An Autistic Woman and Her Dad Watched 'The A Word.' Here's What They Thought.
In a review on The Guardian, Maya Hattenstone, who has autism, and her dad Simon Hattenstone discussed the first two episodes of “The A Word,” an upcoming BBC TV series about a family whose 5-year-old son Joe just received an autism diagnosis. You can read their full review here, but we’ve highlighted a few main points for you.
As a parent, Simon Hattenstone found parts of the show relatable — when Joe feels isolated at his own birthday party, how he has difficulty making friends and how other onlookers make assumptions and snap judgments about him and his parents. Hattenstone’s two biggest issues so far with the show are 1) it, like many other media portrayals of autism, has an autistic character who behaves prodigy-like (Joe’s mind works like a musical database). “His dad even calls him Mozart,” Hattenstone writes. “And this is the classic autism trope.” Second, although Joe’s mother describes him as funny and a chatterbox, Hattenstone says the character rarely is either. As a dad who loves his daughter’s humor and “quirks,” Hattenstone hopes Joe’s character begins to show more personality.
In Maya Hattenstone’s review, she describes the moments that most resonated with her — Joe standing alone on the playground, finding it difficult to change routine and melting down at his birthday party. Like her dad, Hattenstone found Joe’s musical affinity a bit of a stretch, even though she loves music and lyrics. “Calling him a musical genius seemed like a stereotype,” she wrote. She also found the speed of reaching his diagnosis unrealistic. “I came away from ‘The A Word’ with mixed feelings,” Hattenstone wrote. “While it was thought-provoking, Joe’s character felt like a standardized, generic portrayal. For me, it only cracked the outside layer of autism.”
“The A-Word” is a one-hour, six episode show that will air on the SundanceTV channel following the BBC premiere on March 22, according to an AMC Networks press release. It’s an adaption of an award-winning 2010 Israeli series called “Yellow Peppers.” The announcement of the show comes nearly a year and a half since the premiere of the sixth and final season of NBC’s critically acclaimed show “Parenthood.” “Parenthood” centered around the story of the Braverman family and often featured the challenges of one of the characters, Max Braverman, who has Asperger’s syndrome in the show. As it turned out, Max Braverman was based off the son of the show’s creator, Jason Katims.

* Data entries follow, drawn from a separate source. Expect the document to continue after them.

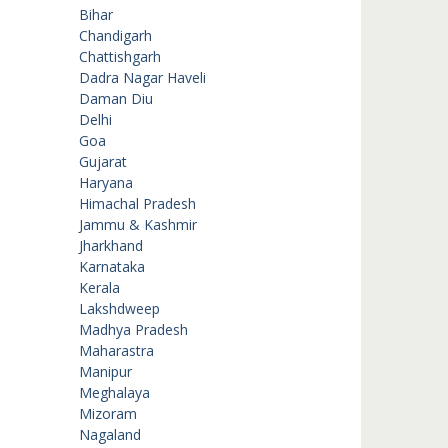
Bihar
Chandigarh
Chattishgarh
Dadra Nagar Haveli
Daman Diu
Delhi
Goa
Gujarat
Haryana
Himachal Pradesh
Jammu & Kashmir
Jharkhand
Karnataka
Kerala
Lakshdweep
Madhya Pradesh
Maharastra
Manipur
Meghalaya
Mizoram
Nagaland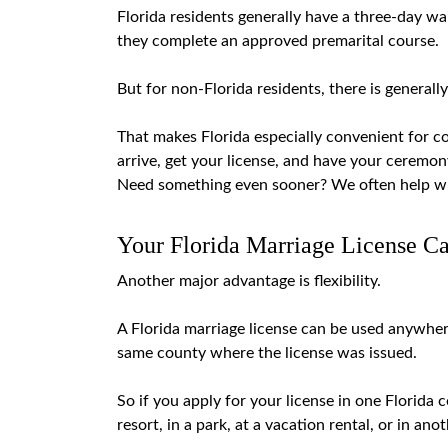
Florida residents generally have a
three-day wai
they complete an approved premarital course.
But for non-Florida residents, there is generall
That makes Florida especially convenient for co
arrive, get your license, and have your ceremo
Need something even sooner? We often help w
Your Florida Marriage License C
Another major advantage is flexibility.
A Florida marriage license can be used anywhere
same county where the license was issued.
So if you apply for your license in one Florida 
resort, in a park, at a vacation rental, or in ano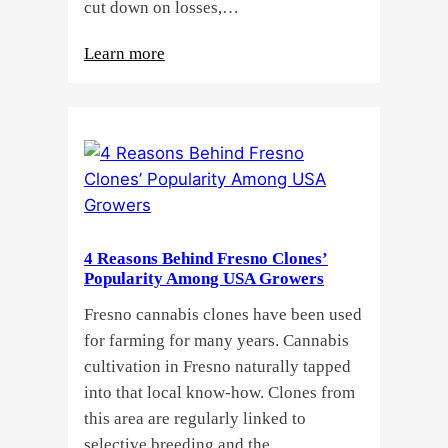
cut down on losses,…
:
Learn more
Why
Do
Commercial
Cannabis
Growers
Need
Standardized
4 Reasons Behind Fresno Clones’
Cannabis
Popularity Among USA Growers
Plants?
Fresno cannabis clones have been used
for farming for many years. Cannabis
cultivation in Fresno naturally tapped
into that local know-how. Clones from
this area are regularly linked to
selective breeding and the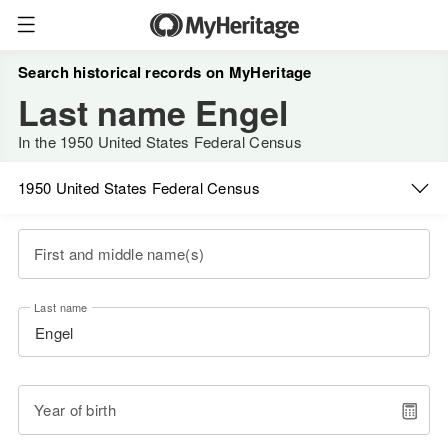
Search historical records on MyHeritage
Last name Engel
In the 1950 United States Federal Census
1950 United States Federal Census
First and middle name(s)
Last name
Year of birth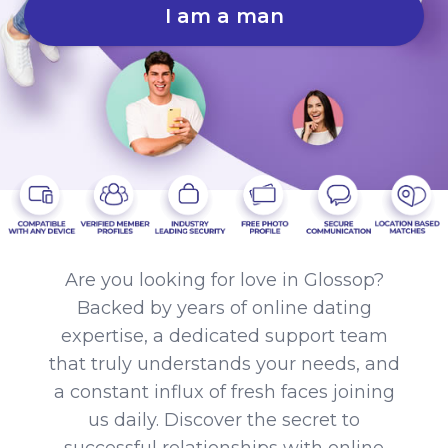
I am a man
Are you looking for love in Glossop?
Backed by years of online dating
expertise, a dedicated support team
that truly understands your needs, and
a constant influx of fresh faces joining
us daily. Discover the secret to
successful relationships with online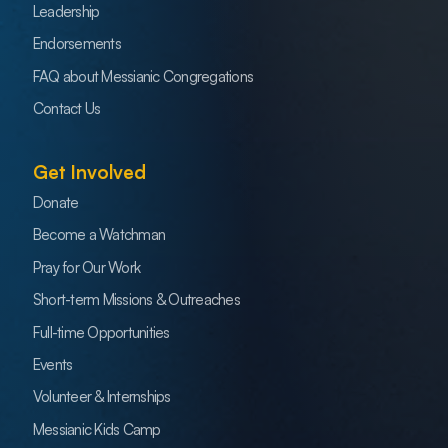
Leadership
Endorsements
FAQ about Messianic Congregations
Contact Us
Get Involved
Donate
Become a Watchman
Pray for Our Work
Short-term Missions & Outreaches
Full-time Opportunities
Events
Volunteer & Internships
Messianic Kids Camp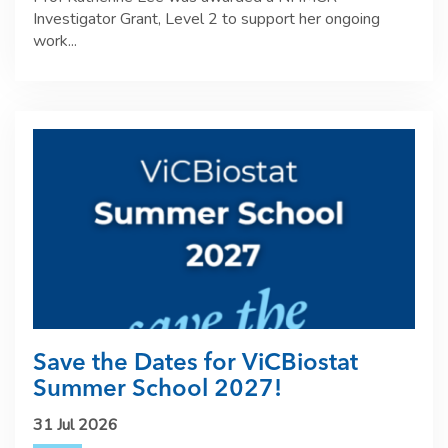
Investigator Grant, Level 2 to support her ongoing
work...
Save the Dates for ViCBiostat
Summer School 2027!
31 Jul 2026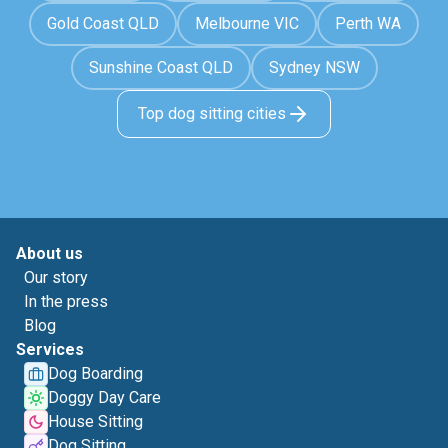
Gold Coast QLD
Melbourne VIC
Perth WA
Sunshine Coast QLD
Sydney NSW
Top dog sitting cities
About us
Our story
In the press
Blog
Services
Dog Boarding
Doggy Day Care
House Sitting
Dog Sitting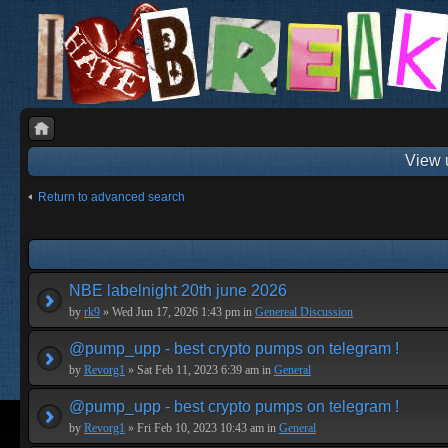
View 
Return to advanced search
NBE labelnight 20th june 2026
by
rk9
» Wed Jun 17, 2026 1:43 pm in
Genereal Discussion
@pump_upp - best crypto pumps on telegram !
by
Revorg1
» Sat Feb 11, 2023 6:39 am in
General
@pump_upp - best crypto pumps on telegram !
by
Revorg1
» Fri Feb 10, 2023 10:43 am in
General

Julian Maha, M.D., the founder and CEO of KultureCity, an Alabama-based autism nonprofit, thinks “The A-Word” has the potential to have a positive impact on our society, but that depends on how the story is told.

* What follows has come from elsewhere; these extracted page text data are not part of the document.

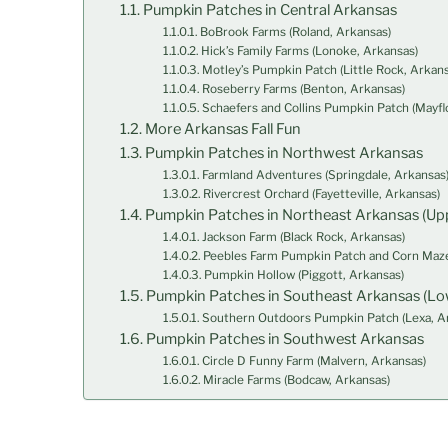
Pumpkin Patches in Central Arkansas
BoBrook Farms (Roland, Arkansas)
Hick’s Family Farms (Lonoke, Arkansas)
Motley’s Pumpkin Patch (Little Rock, Arkans
Roseberry Farms (Benton, Arkansas)
Schaefers and Collins Pumpkin Patch (Mayfl
More Arkansas Fall Fun
Pumpkin Patches in Northwest Arkansas
Farmland Adventures (Springdale, Arkansas
Rivercrest Orchard (Fayetteville, Arkansas)
Pumpkin Patches in Northeast Arkansas (Upp
Jackson Farm (Black Rock, Arkansas)
Peebles Farm Pumpkin Patch and Corn Maze
Pumpkin Hollow (Piggott, Arkansas)
Pumpkin Patches in Southeast Arkansas (Lo
Southern Outdoors Pumpkin Patch (Lexa, A
Pumpkin Patches in Southwest Arkansas
Circle D Funny Farm (Malvern, Arkansas)
Miracle Farms (Bodcaw, Arkansas)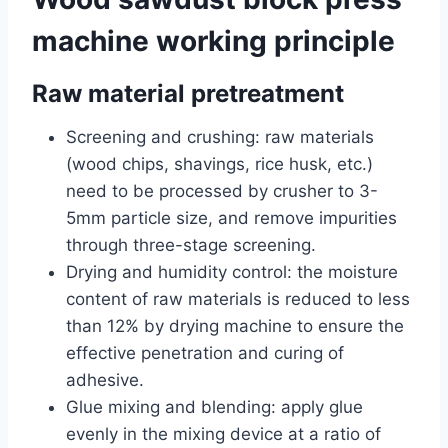
machine working principle
Raw material pretreatment
Screening and crushing: raw materials
(wood chips, shavings, rice husk, etc.)
need to be processed by crusher to 3-
5mm particle size, and remove impurities
through three-stage screening.
Drying and humidity control: the moisture
content of raw materials is reduced to less
than 12% by drying machine to ensure the
effective penetration and curing of
adhesive.
Glue mixing and blending: apply glue
evenly in the mixing device at a ratio of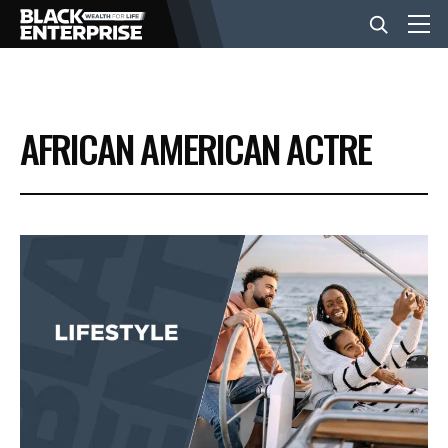
BUSINESS
AFRICAN AMERICAN ACTRE
NEWS
LIFESTYLE
EVENTS
VIDEOS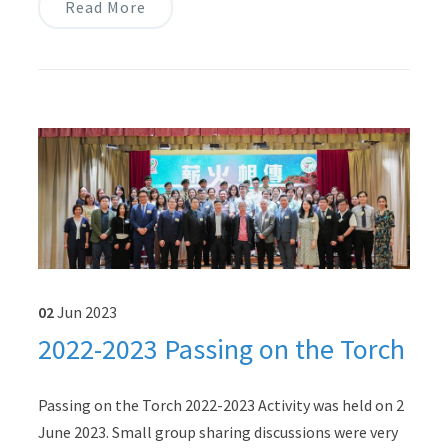
Read More
02
Jun
2023
2022-2023 Passing on the Torch
Passing on the Torch 2022-2023 Activity was held on 2
June 2023. Small group sharing discussions were very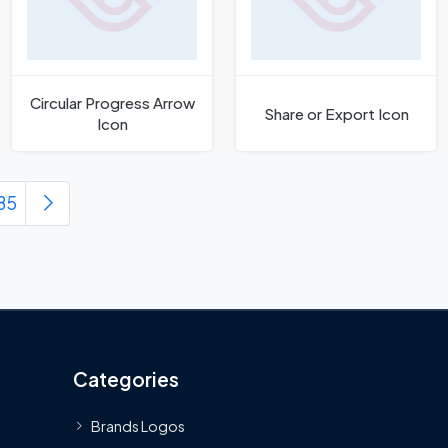
Circular Progress Arrow
Share or Export Icon
Icon
85
Categories
Brands Logos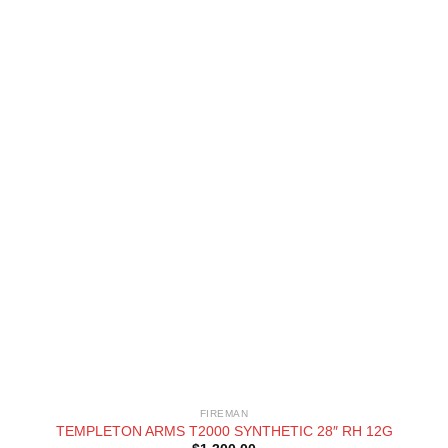
FIREMAN
TEMPLETON ARMS T2000 SYNTHETIC 28″ RH 12G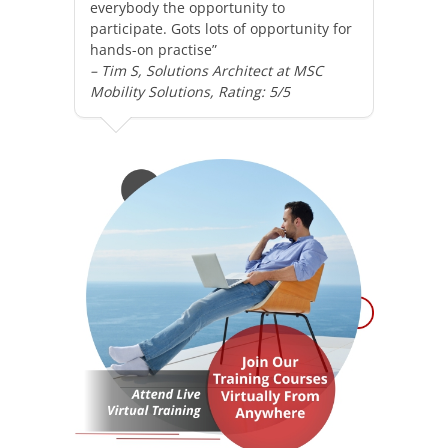
everybody the opportunity to
participate. Gots lots of opportunity for
hands-on practise”
– Tim S, Solutions Architect at MSC
Mobility Solutions, Rating: 5/5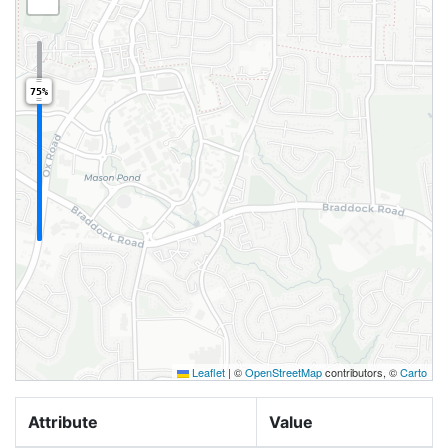
75%
Leaflet
|
©
OpenStreetMap
contributors, ©
Carto
Attribute
Value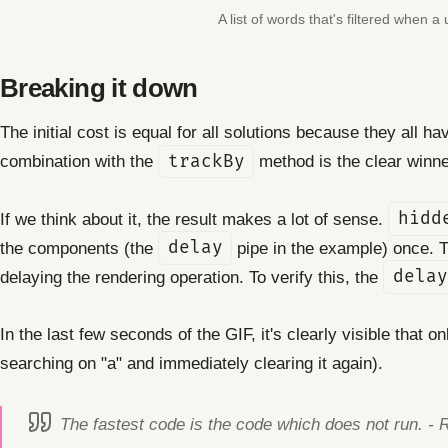
A list of words that's filtered when a
Breaking it down
The initial cost is equal for all solutions because they all 
combination with the
trackBy
method is the clear winne
If we think about it, the result makes a lot of sense.
hidd
the components (the
delay
pipe in the example) once. Th
delaying the rendering operation. To verify this, the
delay
In the last few seconds of the GIF, it's clearly visible that o
searching on "a" and immediately clearing it again).
The fastest code is the code which does not run. -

“Programs like ‘The A-Word’ bring a very interesting concept to television,” Maha previously told The Mighty in an email. “At the very least, it will help create more awareness on the topic of autism. At its best it could help promote autism acceptance and inclusion. The key is in the show’s execution and storytelling. If that is successful, this show could go a long way in helping the general public understand that autism can be an opportunity to live a life without limits outside the box.”